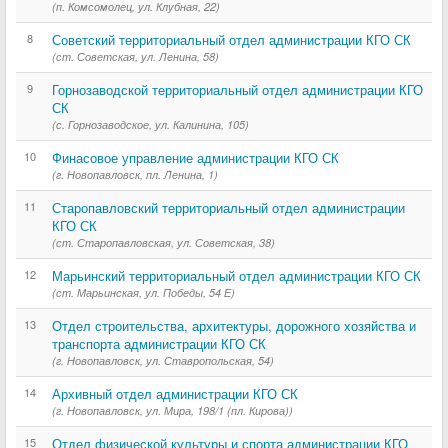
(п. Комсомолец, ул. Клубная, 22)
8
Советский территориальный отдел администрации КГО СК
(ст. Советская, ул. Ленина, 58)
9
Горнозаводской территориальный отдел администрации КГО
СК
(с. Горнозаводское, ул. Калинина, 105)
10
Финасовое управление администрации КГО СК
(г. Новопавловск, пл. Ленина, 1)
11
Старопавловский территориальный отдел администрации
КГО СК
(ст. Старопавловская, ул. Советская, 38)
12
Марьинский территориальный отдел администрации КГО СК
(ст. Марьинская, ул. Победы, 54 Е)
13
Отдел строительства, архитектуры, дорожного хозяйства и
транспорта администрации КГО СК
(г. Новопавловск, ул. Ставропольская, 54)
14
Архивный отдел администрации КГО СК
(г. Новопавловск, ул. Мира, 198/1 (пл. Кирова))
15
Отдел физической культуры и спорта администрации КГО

■ ■ ■ ■ ■

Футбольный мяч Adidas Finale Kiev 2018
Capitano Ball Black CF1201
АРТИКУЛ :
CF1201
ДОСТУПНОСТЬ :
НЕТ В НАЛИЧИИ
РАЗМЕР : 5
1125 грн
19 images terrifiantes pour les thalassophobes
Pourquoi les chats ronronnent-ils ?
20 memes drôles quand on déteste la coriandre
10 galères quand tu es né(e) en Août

■ ■ ■ ■ ■

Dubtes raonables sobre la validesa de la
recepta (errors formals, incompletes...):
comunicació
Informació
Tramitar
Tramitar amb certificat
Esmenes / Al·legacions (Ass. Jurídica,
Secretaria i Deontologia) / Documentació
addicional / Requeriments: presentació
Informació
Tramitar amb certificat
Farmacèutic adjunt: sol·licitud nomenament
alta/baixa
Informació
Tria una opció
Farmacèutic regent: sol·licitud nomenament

■ ■ ■ ■ ■

● **WRITTEN TASK**
For this task, write out exactly the lines of the entries above, starting at the line with "(п. Комсомолец, ул. Клубная, 22)" and ending at the line with "Отдел физической культуры", both included, and no others.

● **EXPECTED ANSWER**
(п. Комсомолец, ул. Клубная, 22)
8
Советский территориальный отдел администрации КГО СК
(ст. Советская, ул. Ленина, 58)
9
Горнозаводской территориальный отдел администрации КГО
СК
(с. Горнозаводское, ул. Калинина, 105)
10
Финасовое управление администрации КГО СК
(г. Новопавловск, пл. Ленина, 1)
11
Старопавловский территориальный отдел администрации
КГО СК
(ст. Старопавловская, ул. Советская, 38)
12
Марьинский территориальный отдел администрации КГО СК
(ст. Марьинская, ул. Победы, 54 Е)
13
Отдел строительства, архитектуры, дорожного хозяйства и
транспорта администрации КГО СК
(г. Новопавловск, ул. Ставропольская, 54)
14
Архивный отдел администрации КГО СК
(г. Новопавловск, ул. Мира, 198/1 (пл. Кирова))
15
Отдел физической культуры и спорта администрации КГО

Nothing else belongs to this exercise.